Back on the boat, Detwiler's student charges eventually grew bolder, and hands shot up to ask questions. Did she ever go up to the top of the forward mast, which towered over the group?
"All the time," Detwiler told them through a translator, a remark at which several of the girls closest to her first gaped in astonishment, then looked back up at the topsail furled along the yard, far above the deck.
"You do things on the boat that you never thought you were capable of doing," she told them. "You can be scared, but you don't have a choice. You have to do it."
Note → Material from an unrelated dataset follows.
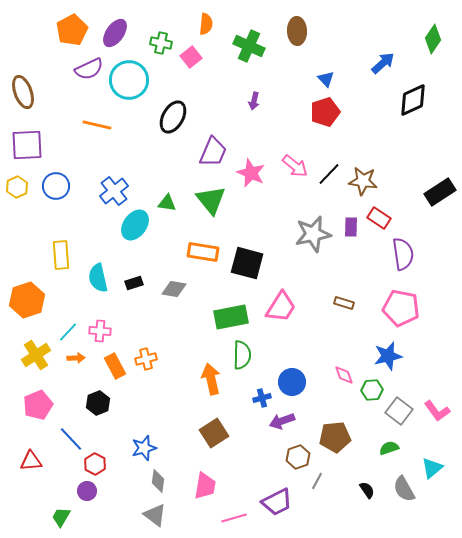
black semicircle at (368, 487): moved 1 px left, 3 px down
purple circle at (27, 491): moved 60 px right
How does it feel to be surrounded by water, a small boy with a deeply solemn expression asked as he ran his hand along one of the lines that tighten the stays on the schooner's aft mast.
"It's beautiful," Detwiler said, and the translator repeated. The boat makes its own water, carries its own food, houses bathrooms and a kitchen and places to sleep.
It is, they told the children, a little bit like living on an island.
The Amistad sails to Havana on Thursday.